Dean Nathan P, Fenix J B, Spaeder Michael, Levin Amanda
1Division of Critical Care Medicine, Children's National Health System, Washington, DC. 2Division of Critical Care Medicine, George Washington School of Medicine, Washington, DC. 3Department of Critical Care Medicine, Children's Hospital Los Angeles, Los Angeles, CA. 4Division of Pediatric Critical Care Medicine, University of Virginia School of Medicine, Charlottesville, VA.
Pediatr Crit Care Med. 2017 Jul;18(7):655-660. doi: 10.1097/PCC.0000000000001176.
To evaluate the ability of a Pediatric Early Warning Score to predict deterioration in different subspecialty patient populations.
Single center, retrospective cohort study. Patients were classified into five groups: 1) cardiac; 2) hematology/oncology/bone marrow transplant; 3) surgical; 4) neurologic; and 5) general medical. The relationship between the Pediatric Early Warning Score and unplanned ICU transfer requiring initiation of specific ICU therapies (intubation, high-flow nasal cannula, noninvasive ventilation, inotropes, or aggressive fluid hydration within 12 hr of transfer) was evaluated.
Tertiary care, free-standing, academic children's hospital.
All hospitalized acute care patients admitted over a 6-month time period (September 2012 to March 2013).
None.
During the study time period, 33,800 patient-days and 136 deteriorations were evaluated. Area under the curve ranged from 0.88 (surgical) to 0.94 (cardiac). Sensitivities for a Pediatric Early Warning Score greater than or equal to 3 ranged from 75% (surgical) to 94% (cardiology) and number needed to evaluate to find one deterioration was 11.5 (neurologic) to 43 patients (surgical). Sensitivities for a Pediatric Early Warning Score greater than or equal to 4 ranged from 54% (general medical) to 79% (hematology/oncology/bone marrow transplant) and number needed to evaluate of 5.5 (neurologic) to 12 patients (general medical). Sensitivities for a Pediatric Early Warning Score of greater than or equal to 5 ranged from 25% (surgical) to 58% (hematology/oncology/bone marrow transplant) and number needed to evaluate of 3.5 (cardiac, hematology/oncology/bone marrow transplant, neurologic) to eight patients (surgical).
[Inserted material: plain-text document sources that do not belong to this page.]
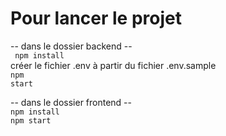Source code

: <h1>Pour lancer le projet</h1>

-- dans le dossier backend --
<br>
<code>
npm install</code><br>
créer le fichier .env à partir du fichier .env.sample<br>
<code>npm start</code>
  


-- dans le dossier frontend --<br>
<code>npm install</code><br>
<code>npm start</code>
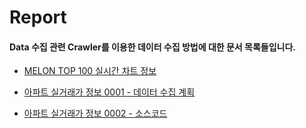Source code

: # Report

#### Data 수집 관련 Crawler를 이용한 데이터 수집 방법에 대한 문서 목록들입니다.

  + [MELON TOP 100 실시간 차트 정보 ](https://github.com/Gouwon/Report/blob/master/Data_survey_0001.py)

  + [아파트 실거래가 정보 0001 - 데이터 수집 계획](https://github.com/Gouwon/Report/blob/master/Data_survey_0002.py)
  
  + [아파트 실거래가 정보 0002 - 소스코드](https://github.com/Gouwon/Report/blob/master/Data_survey_0002.py)

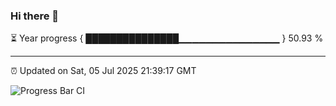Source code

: ### Hi there 👋

⏳ Year progress { ███████████████▁▁▁▁▁▁▁▁▁▁▁▁▁▁▁ } 50.93 %

---

⏰ Updated on Sat, 05 Jul 2025 21:39:17 GMT

![Progress Bar CI](https://github.com/IshwaranRudhara/GIT-ACTION/workflows/Progress%20Bar%20CI/badge.svg)
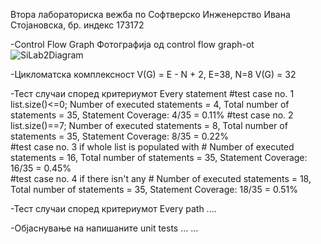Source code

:  Втора лабораториска вежба по Софтверско Инженерство
 Ивана Стојановска, бр. индекс 173172
 
-Control Flow Graph
Фотографија од control flow graph-ot
![SiLab2Diagram](https://user-images.githubusercontent.com/49729430/171286624-21c1ea57-03e9-47c8-8cf3-5e8303887a31.png)


-Цикломатска комплексност
V(G) = E - N + 2, E=38, N=8 V(G) = 32

-Тест случаи според критериумот Every statement
#test case no. 1
   list.size()<=0;
   Number of executed statements = 4, 
   Total number of statements = 35,
   Statement Coverage: 4/35 = 0.11%
#test case no. 2
   list.size()==7;
   Number of executed statements = 8, 
   Total number of statements = 35,
   Statement Coverage: 8/35 = 0.22%   
#test case no. 3
   if whole list is populated with #
   Number of executed statements = 16, 
   Total number of statements = 35,
   Statement Coverage: 16/35 = 0.45%  
#test case no. 4
   if there isn't any #
   Number of executed statements = 18, 
   Total number of statements = 35,
   Statement Coverage: 18/35 = 0.51%  


-Тест случаи според критериумот Every path
....

-Објаснување на напишаните unit tests
... ...
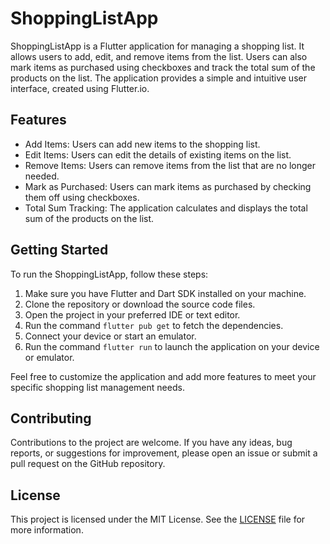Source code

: # ShoppingListApp

ShoppingListApp is a Flutter application for managing a shopping list. It allows users to add, edit, and remove items from the list. Users can also mark items as purchased using checkboxes and track the total sum of the products on the list. The application provides a simple and intuitive user interface, created using Flutter.io.

## Features

- Add Items: Users can add new items to the shopping list.
- Edit Items: Users can edit the details of existing items on the list.
- Remove Items: Users can remove items from the list that are no longer needed.
- Mark as Purchased: Users can mark items as purchased by checking them off using checkboxes.
- Total Sum Tracking: The application calculates and displays the total sum of the products on the list.

## Getting Started

To run the ShoppingListApp, follow these steps:

1. Make sure you have Flutter and Dart SDK installed on your machine.
2. Clone the repository or download the source code files.
3. Open the project in your preferred IDE or text editor.
4. Run the command `flutter pub get` to fetch the dependencies.
5. Connect your device or start an emulator.
6. Run the command `flutter run` to launch the application on your device or emulator.

Feel free to customize the application and add more features to meet your specific shopping list management needs.

## Contributing

Contributions to the project are welcome. If you have any ideas, bug reports, or suggestions for improvement, please open an issue or submit a pull request on the GitHub repository.

## License

This project is licensed under the MIT License. See the [LICENSE](LICENSE) file for more information.
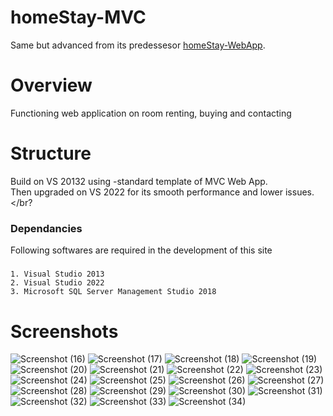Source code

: # homeStay-MVC
Same but advanced from its predessesor [homeStay-WebApp](https://github.com/pratikkabade/homeStay-WebApp). </br>

# Overview 
Functioning web application on room renting, buying and contacting </br>

# Structure
Build on VS 20132 using -standard template of MVC Web App. </br>
Then upgraded on VS 2022 for its smooth performance and lower issues. </br?

### Dependancies
Following softwares are required in the development of this site
##### 
    1. Visual Studio 2013
    2. Visual Studio 2022
    3. Microsoft SQL Server Management Studio 2018
    
# Screenshots
<!--
<img src="https://user-images.githubusercontent.com/76637730/171393937-489406c6-0151-4ee2-8376-942cccc4ce9f.png" width="800" height="500" img align="right">
-->
![Screenshot (16)](https://user-images.githubusercontent.com/76637730/171393937-489406c6-0151-4ee2-8376-942cccc4ce9f.png)
![Screenshot (17)](https://user-images.githubusercontent.com/76637730/171393943-5db24044-180d-43ee-8c26-67f4f842e4f0.png)
![Screenshot (18)](https://user-images.githubusercontent.com/76637730/171393953-ed5618fc-ad1b-4dfc-b181-d11b7cb45daf.png)
![Screenshot (19)](https://user-images.githubusercontent.com/76637730/171393958-29a41fa2-954c-4636-8169-235e9dd3db5a.png)
![Screenshot (20)](https://user-images.githubusercontent.com/76637730/171393972-fd46bc92-5325-46fe-8f22-8999239c8e56.png)
![Screenshot (21)](https://user-images.githubusercontent.com/76637730/171393981-813e9cdd-6061-4b56-bbcd-0deba397ead8.png)
![Screenshot (22)](https://user-images.githubusercontent.com/76637730/171393990-eb6c1ebf-9a3d-460c-87d9-a3ec2a7520b1.png)
![Screenshot (23)](https://user-images.githubusercontent.com/76637730/171393997-33d41520-92ea-402d-9332-9da52bddc25b.png)
![Screenshot (24)](https://user-images.githubusercontent.com/76637730/171394003-02246813-1cf1-4a6e-88ee-57c8dd4999c5.png)
![Screenshot (25)](https://user-images.githubusercontent.com/76637730/171394010-9beb1bce-7c59-4359-9932-69cf6f9db29a.png)
![Screenshot (26)](https://user-images.githubusercontent.com/76637730/171394019-4d2224eb-4417-4e42-8949-e72d777028bb.png)
![Screenshot (27)](https://user-images.githubusercontent.com/76637730/171394030-2f58c1db-52fb-49c3-817d-edb073c72c94.png)
![Screenshot (28)](https://user-images.githubusercontent.com/76637730/171394036-751058e1-8d9a-44e6-8ac7-46a3455b76d3.png)
![Screenshot (29)](https://user-images.githubusercontent.com/76637730/171394044-265aba24-3e94-41a8-baa4-9e80bf85cd7c.png)
![Screenshot (30)](https://user-images.githubusercontent.com/76637730/171394049-834b9fb9-5ce1-410e-a9c4-8e8d1024ed3b.png)
![Screenshot (31)](https://user-images.githubusercontent.com/76637730/171394053-4201d996-6cd1-4b35-b0b3-d614325d724a.png)
![Screenshot (32)](https://user-images.githubusercontent.com/76637730/171394060-5d35bcc9-6fb7-43bb-99b1-501e7a57c865.png)
![Screenshot (33)](https://user-images.githubusercontent.com/76637730/171394070-791e911b-7134-4d92-8356-a928143513ad.png)
![Screenshot (34)](https://user-images.githubusercontent.com/76637730/171394076-0f2f6e25-eca0-40cf-822d-9b0e406f5719.png)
An elevated Pediatric Early Warning Score is associated with ICU transfer and receipt of ICU-specific interventions in patients across different pediatric subspecialty patient populations.
评估儿科早期预警评分预测不同亚专科患者群体病情恶化的能力。
单中心回顾性队列研究。患者被分为五组:1)心脏科;2)血液学/肿瘤学/骨髓移植科;3)外科;4)神经科;5)普通内科。评估了儿科早期预警评分与需要启动特定重症监护病房治疗(气管插管、高流量鼻导管吸氧、无创通气、使用血管活性药物或在转至重症监护病房后12小时内积极补液)的非计划重症监护病房转归之间的关系。
三级医疗、独立的学术儿童医院。
在6个月期间(2012年9月至2013年3月)收治的所有住院急性病患者。
无。
在研究期间,评估了33800个患者日和136例病情恶化情况。曲线下面积范围为0.88(外科)至0.94(心脏科)。儿科早期预警评分大于或等于3时的敏感度范围为75%(外科)至94%(心脏科),发现一例病情恶化所需评估的患者数量为神经科11.5例至外科43例。儿科早期预警评分大于或等于4时的敏感度范围为54%(普通内科)至79%(血液学/肿瘤学/骨髓移植科),所需评估的患者数量为神经科5.5例至普通内科12例。儿科早期预警评分大于或等于5时的敏感度范围为25%(外科)至58%(血液学/肿瘤学/骨髓移植科),所需评估的患者数量为心脏科、血液学/肿瘤学/骨髓移植科、神经科3.5例至外科8例。
儿科早期预警评分升高与不同儿科亚专科患者群体的重症监护病房转归及接受重症监护病房特定干预措施相关。